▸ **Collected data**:
•••
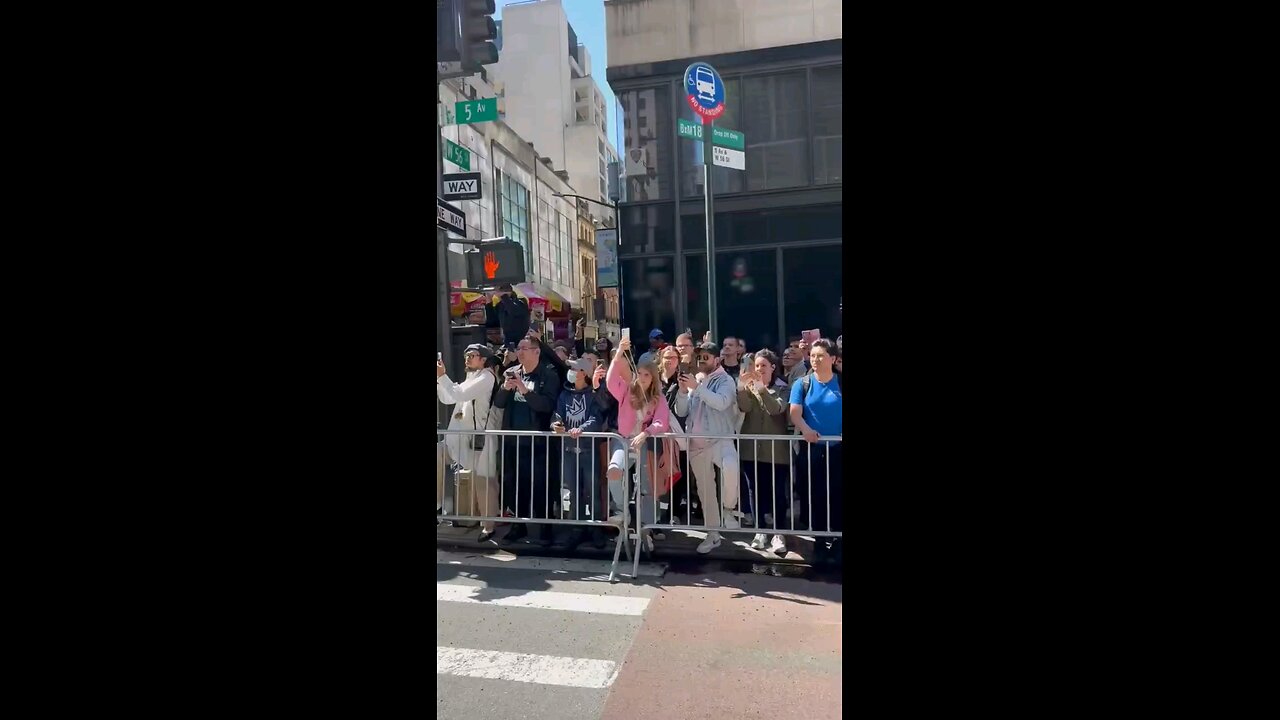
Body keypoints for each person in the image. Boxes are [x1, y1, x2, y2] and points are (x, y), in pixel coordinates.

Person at [493, 337, 561, 546]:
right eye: (518, 348)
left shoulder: (548, 376)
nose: (520, 352)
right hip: (514, 440)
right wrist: (505, 387)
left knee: (542, 485)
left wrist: (524, 389)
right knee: (516, 485)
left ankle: (545, 527)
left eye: (524, 348)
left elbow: (546, 405)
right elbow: (499, 403)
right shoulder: (512, 372)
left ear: (536, 352)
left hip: (539, 442)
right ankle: (517, 525)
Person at [675, 341, 742, 554]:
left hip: (720, 440)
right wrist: (683, 392)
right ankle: (712, 534)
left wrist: (697, 387)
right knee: (706, 492)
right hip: (697, 445)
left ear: (717, 359)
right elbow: (682, 410)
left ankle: (729, 509)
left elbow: (722, 402)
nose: (702, 360)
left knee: (731, 468)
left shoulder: (726, 380)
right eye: (699, 357)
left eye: (706, 357)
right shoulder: (698, 380)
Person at [607, 335, 670, 554]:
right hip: (624, 440)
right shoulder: (627, 391)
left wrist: (647, 432)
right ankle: (622, 513)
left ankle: (646, 529)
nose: (642, 378)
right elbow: (610, 381)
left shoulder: (658, 398)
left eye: (646, 375)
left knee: (647, 488)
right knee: (614, 470)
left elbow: (662, 421)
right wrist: (618, 353)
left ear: (653, 378)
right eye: (640, 374)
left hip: (646, 444)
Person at [436, 345, 502, 541]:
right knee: (438, 454)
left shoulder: (486, 377)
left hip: (481, 437)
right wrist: (440, 379)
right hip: (461, 437)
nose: (467, 359)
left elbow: (459, 394)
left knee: (485, 482)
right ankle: (437, 506)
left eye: (472, 356)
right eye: (466, 355)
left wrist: (442, 377)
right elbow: (449, 397)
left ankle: (488, 527)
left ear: (483, 359)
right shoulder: (473, 377)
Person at [789, 338, 843, 564]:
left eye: (820, 355)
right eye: (812, 355)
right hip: (813, 449)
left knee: (839, 496)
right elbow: (795, 413)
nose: (815, 359)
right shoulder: (802, 384)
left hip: (839, 449)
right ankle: (820, 541)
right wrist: (806, 430)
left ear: (832, 359)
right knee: (816, 496)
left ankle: (839, 542)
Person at [736, 349, 792, 555]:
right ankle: (760, 531)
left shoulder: (783, 388)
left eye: (763, 366)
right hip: (752, 449)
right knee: (754, 490)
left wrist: (761, 388)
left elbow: (776, 409)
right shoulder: (750, 388)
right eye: (756, 366)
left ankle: (779, 533)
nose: (759, 369)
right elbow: (744, 407)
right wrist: (742, 387)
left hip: (776, 451)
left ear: (773, 367)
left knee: (778, 492)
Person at [550, 358, 605, 550]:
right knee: (573, 492)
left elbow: (596, 418)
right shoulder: (564, 394)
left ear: (585, 373)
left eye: (575, 368)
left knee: (593, 492)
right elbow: (557, 414)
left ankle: (596, 529)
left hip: (588, 450)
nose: (571, 371)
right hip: (569, 450)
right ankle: (576, 528)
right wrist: (555, 424)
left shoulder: (593, 395)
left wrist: (581, 429)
•••
▸ **Task requirements**:
Please copy the lines in the records above between the one holding "left hip: (539, 442)" and the one holding "right wrist: (618, 353)", inclusive, exactly and with no other line.

▸ **Solved problem**:
left hip: (539, 442)
right ankle: (517, 525)
Person at [675, 341, 742, 554]:
left hip: (720, 440)
right wrist: (683, 392)
right ankle: (712, 534)
left wrist: (697, 387)
right knee: (706, 492)
right hip: (697, 445)
left ear: (717, 359)
right elbow: (682, 410)
left ankle: (729, 509)
left elbow: (722, 402)
nose: (702, 360)
left knee: (731, 468)
left shoulder: (726, 380)
right eye: (699, 357)
left eye: (706, 357)
right shoulder: (698, 380)
Person at [607, 335, 670, 554]:
right hip: (624, 440)
right shoulder: (627, 391)
left wrist: (647, 432)
right ankle: (622, 513)
left ankle: (646, 529)
nose: (642, 378)
right elbow: (610, 381)
left shoulder: (658, 398)
left eye: (646, 375)
left knee: (647, 488)
right knee: (614, 470)
left elbow: (662, 421)
right wrist: (618, 353)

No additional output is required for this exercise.